**CONSIGNE ÉCRITE 1**
Pour chacune des affirmations (a), (b) et (c), dites si l'extrait du document sur les réfugiés palestiniens lui donne raison, puis citez tels quels les mots décisifs de l'extrait. (a) Le musée de la hutte expose des clés de portes de maisons. (b) Les archives orales de l'expulsion palestinienne ont été compilées à l'Université américaine du Caire. (c) Au moins 800 survivants sont enregistrés dans ces archives.

§

Nous avons rarement dans les temps modernes vu un peuple entier – les Palestiniens – traité comme un non-peuple. Au milieu des ordures et des rats des camps de réfugiés de Sabra et Shatila au Liban – ah! comme ces noms ont une résonance fatidique – il y a une hutte qui fait fonction de musée et qui expose des objets apportés au Liban depuis la Galilée par ces premiers réfugiés de la fin des années 1940 : des pots à café et des clés de portes d’entrée de maisons détruites depuis longtemps. Ils ont fermé leurs maisons à clé beaucoup d’entre eux en pensant revenir quelques jours plus tard.
Mais ils meurent vite ceux de cette génération comme les morts de la seconde guerre mondiale. Même dans les archives orales de l’expulsion palestinienne (au moins 800 survivants sont enregistrés) compilées à l’Université américaine de Beyrouth on constate que beaucoup de ceux dont les voix ont été enregistrées à la fin des années 1990 sont morts depuis.

§

**CONSIGNE ÉCRITE 2**
Dans les rangées, partez de la ligne qui contient "allora in alternativa" et arrêtez-vous après celle qui contient "Perché dallo screen". Recopiez ces lignes en renommant "Riquadro" en "Pannello", sans rien changer d'autre.

§

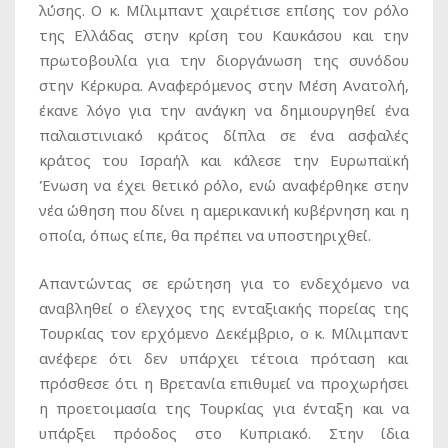
λύσης. Ο κ. Μίλιμπαντ χαιρέτισε επίσης τον ρόλο
της Ελλάδας στην κρίση του Καυκάσου και την
πρωτοβουλία για την διοργάνωση της συνόδου
στην Κέρκυρα. Αναφερόμενος στην Μέση Ανατολή,
έκανε λόγο για την ανάγκη να δημιουργηθεί ένα
παλαιστινιακό κράτος δίπλα σε ένα ασφαλές
κράτος του Ισραήλ και κάλεσε την Ευρωπαϊκή
Ένωση να έχει θετικό ρόλο, ενώ αναφέρθηκε στην
νέα ώθηση που δίνει η αμερικανική κυβέρνηση και η
οποία, όπως είπε, θα πρέπει να υποστηριχθεί.
Απαντώντας σε ερώτηση για το ενδεχόμενο να
αναβληθεί ο έλεγχος της ενταξιακής πορείας της
Τουρκίας τον ερχόμενο Δεκέμβριο, ο κ. Μίλιμπαντ
ανέφερε ότι δεν υπάρχει τέτοια πρόταση και
πρόσθεσε ότι η Βρετανία επιθυμεί να προχωρήσει
η προετοιμασία της Τουρκίας για ένταξη και να
υπάρξει πρόοδος στο Κυπριακό. Στην ίδια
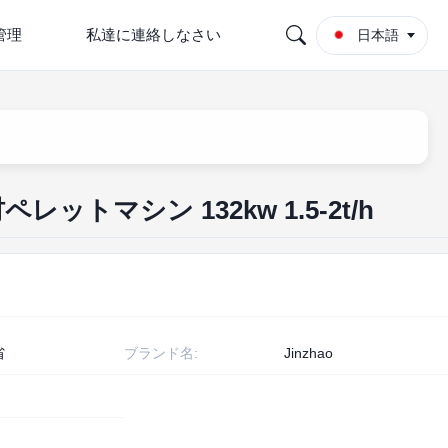
管理
私達に連絡しなさい
日本語
木材ペレットマシン 132kw 1.5-2t/h
省
ブランド名:
Jinzhao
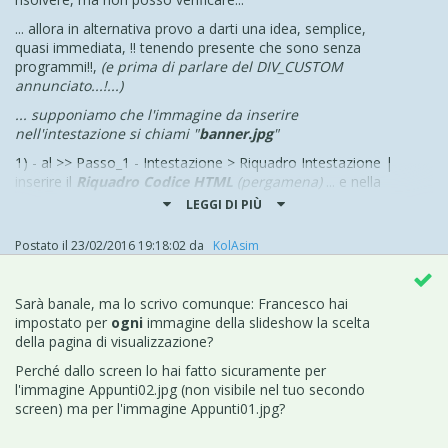
... allora in alternativa provo a darti una idea, semplice,
quasi immediata, !! tenendo presente che sono senza
programmi!!,
(e prima di parlare del DIV_CUSTOM
annunciato...!...)
... supponiamo che l'immagine da inserire
nell'intestazione si chiami
"
banner.jpg
"
1) - al >> Passo_1 - Intestazione >
Riquadro Intestazione
|
inserire il
Riquadro Codice HTML
(pergamena)
... e nella
finestra di questo oggetto destinata al codice
incollare
LEGGI DI PIÙ
questa semplice stringa di codice:
Postato il
23/02/2016 19:18:02
da
‪ KolAsim ‪ ‪
<div
id
="
banner
"
style
="
display:none
">
<img
src
="files/banner.jpg" >
</div>
3) - al Passo_2 selezionare la pagina HOME, andare nel
Sarà banale, ma lo scrivo comunque: Francesco hai
menu >> Proprietà Pagina |
Sezione Esperto |
▪
Codice
impostato per
ogni
immagine della slideshow la scelta
personalizzato
| ▼-
Prima della chiusura del tag
della pagina di visualizzazione?
HEAD
(terza selezione) ...
>> ed incollare questa semplice
Perché dallo screen lo hai fatto sicuramente per
stringa di codice:
l'immagine Appunti02.jpg (non visibile nel tuo secondo
<style>
#banner{display:block !important}
</style>
screen) ma per l'immagine Appunti01.jpg?
...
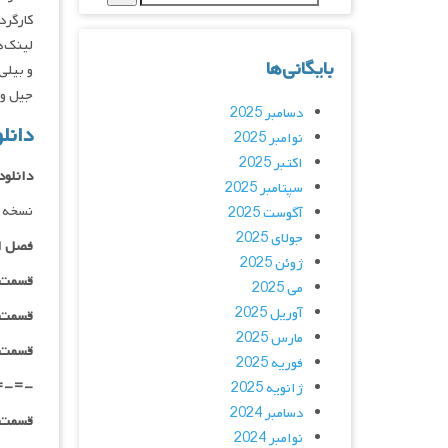
کارگردان : een, Catherine Williams
لینک‌ه
بایگانی‌ها
و بیلی
جیل و 
دسامبر 2025
دانلود سر
نوامبر 2025
اکتبر 2025
دانلود
سپتامبر 2025
نسخه د
آگوست 2025
جولای 2025
فصل ا
ژوئن 2025
قسمت ۰۱ _ ۴۸۰p : | لینک مستق
می 2025
آوریل 2025
قسمت ۰۱ _ ۷۲۰p : | لینک مستق
مارس 2025
قسمت ۰۱ _ ۱۰۸۰p : | لینک مستق
فوریه 2025
=-=-
ژانویه 2025
دسامبر 2024
قسمت ۰۲ _ ۴۸۰p : | لینک مستق
نوامبر 2024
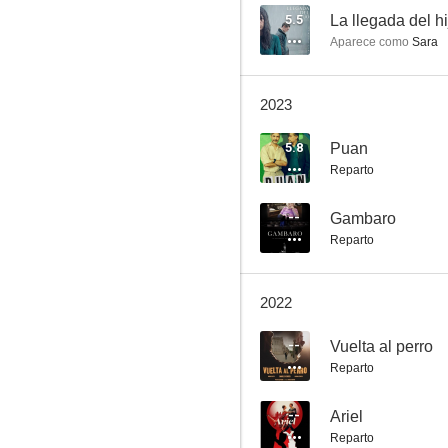
5.5
La llegada del hi
Aparece como
Sara
Dr. Lazarus
2023
--
5.8
Puan
Reparto
--
Gambaro
Reparto
2022
Corte
--
Vuelta al perro
--
Reparto
--
Ariel
Reparto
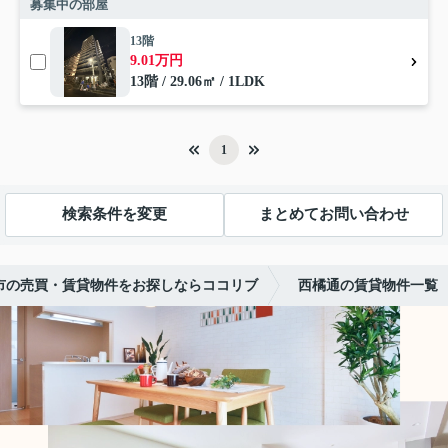
募集中の部屋
13階
9.01万円
13階 / 29.06㎡ / 1LDK
1
検索条件を変更
まとめてお問い合わせ
市の売買・賃貸物件をお探しならココリブ
西橘通の賃貸物件一覧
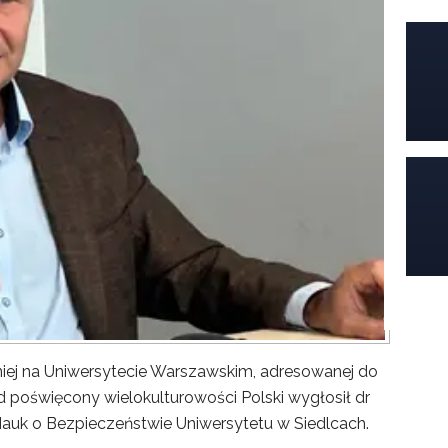
iej na Uniwersytecie Warszawskim, adresowanej do
poświęcony wielokulturowości Polski wygłosił dr
Nauk o Bezpieczeństwie Uniwersytetu w Siedlcach.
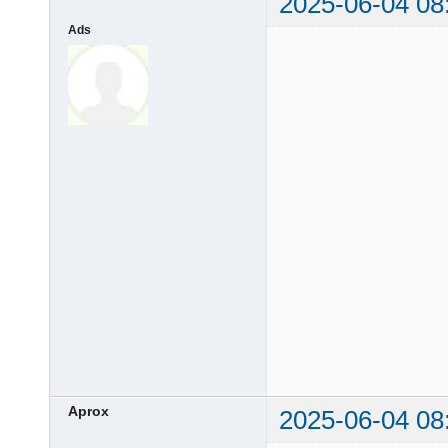
2025-06-04 08
Ads
Aprox
2025-06-04 08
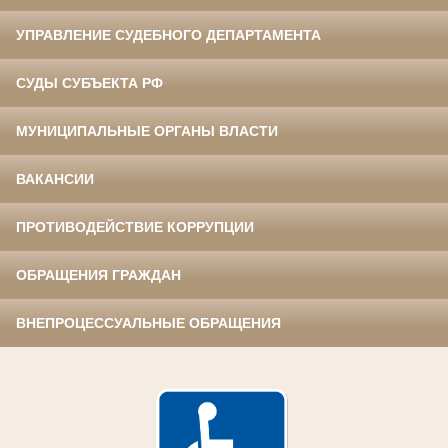
УПРАВЛЕНИЕ СУДЕБНОГО ДЕПАРТАМЕНТА
СУДЫ СУБЪЕКТА РФ
МУНИЦИПАЛЬНЫЕ ОРГАНЫ ВЛАСТИ
ВАКАНСИИ
ПРОТИВОДЕЙСТВИЕ КОРРУПЦИИ
ОБРАЩЕНИЯ ГРАЖДАН
ВНЕПРОЦЕССУАЛЬНЫЕ ОБРАЩЕНИЯ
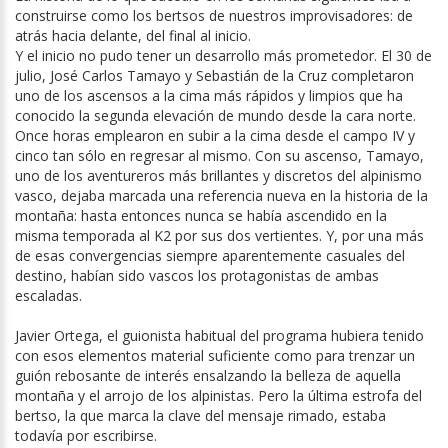
construirse como los bertsos de nuestros improvisadores: de
atrás hacia delante, del final al inicio.
Y el inicio no pudo tener un desarrollo más prometedor. El 30 de
julio, José Carlos Tamayo y Sebastián de la Cruz completaron
uno de los ascensos a la cima más rápidos y limpios que ha
conocido la segunda elevación de mundo desde la cara norte.
Once horas emplearon en subir a la cima desde el campo IV y
cinco tan sólo en regresar al mismo. Con su ascenso, Tamayo,
uno de los aventureros más brillantes y discretos del alpinismo
vasco, dejaba marcada una referencia nueva en la historia de la
montaña: hasta entonces nunca se había ascendido en la
misma temporada al K2 por sus dos vertientes. Y, por una más
de esas convergencias siempre aparentemente casuales del
destino, habían sido vascos los protagonistas de ambas
escaladas.
Javier Ortega, el guionista habitual del programa hubiera tenido
con esos elementos material suficiente como para trenzar un
guión rebosante de interés ensalzando la belleza de aquella
montaña y el arrojo de los alpinistas. Pero la última estrofa del
bertso, la que marca la clave del mensaje rimado, estaba
todavía por escribirse.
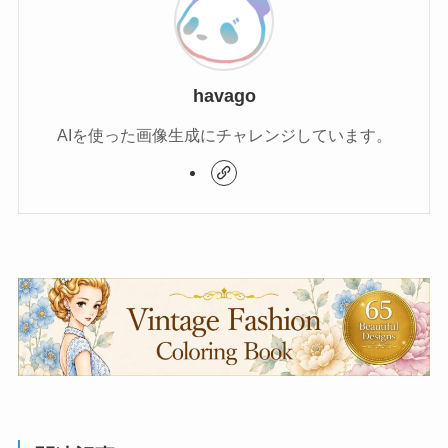
havago
AIを使った画像生成にチャレンジしています。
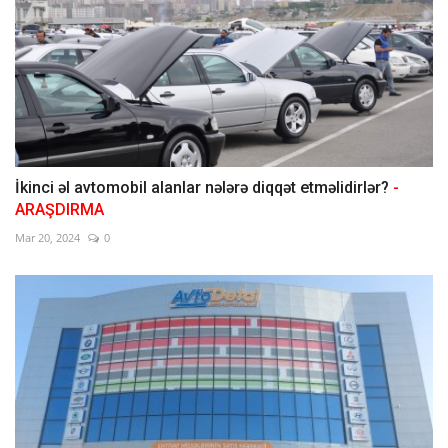
İkinci əl avtomobil alanlar nələrə diqqət etməlidirlər?
-
ARAŞDIRMA
Mar 20, 2024
0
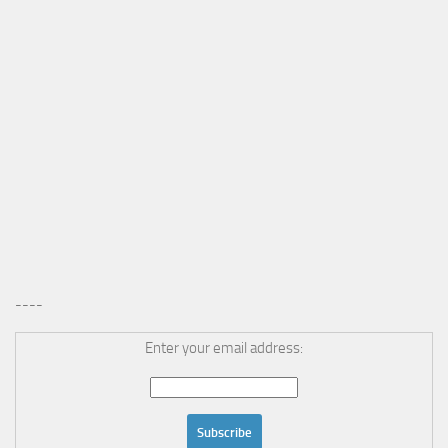
----
Enter your email address:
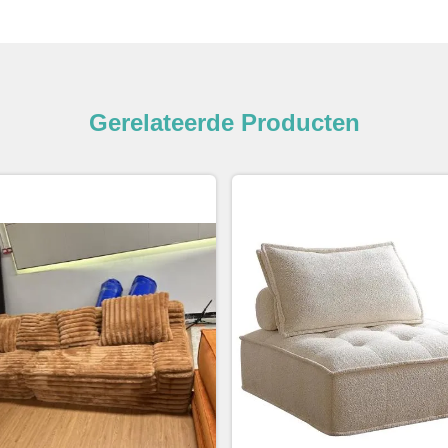
Gerelateerde Producten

§

**VOTRE RÉPONSE 1**
(a) Oui : « des pots à café et des clés de portes d’entrée de maisons détruites depuis longtemps ».
(b) Non : « compilées à l’Université américaine de Beyrouth ».
(c) Oui : « (au moins 800 survivants sont enregistrés) ».

**VOTRE RÉPONSE 2**
... allora in alternativa provo a darti una idea, semplice,
quasi immediata, !! tenendo presente che sono senza
programmi!!,
(e prima di parlare del DIV_CUSTOM
annunciato...!...)
... supponiamo che l'immagine da inserire
nell'intestazione si chiami
"
banner.jpg
"
1) - al >> Passo_1 - Intestazione >
Pannello Intestazione
|
inserire il
Pannello Codice HTML
(pergamena)
... e nella
finestra di questo oggetto destinata al codice
incollare
LEGGI DI PIÙ
questa semplice stringa di codice:
Postato il
23/02/2016 19:18:02
da
‪ KolAsim ‪ ‪
<div
id
="
banner
"
style
="
display:none
">
<img
src
="files/banner.jpg" >
</div>
3) - al Passo_2 selezionare la pagina HOME, andare nel
Sarà banale, ma lo scrivo comunque: Francesco hai
menu >> Proprietà Pagina |
Sezione Esperto |
▪
Codice
impostato per
ogni
immagine della slideshow la scelta
personalizzato
| ▼-
Prima della chiusura del tag
della pagina di visualizzazione?
HEAD
(terza selezione) ...
>> ed incollare questa semplice
Perché dallo screen lo hai fatto sicuramente per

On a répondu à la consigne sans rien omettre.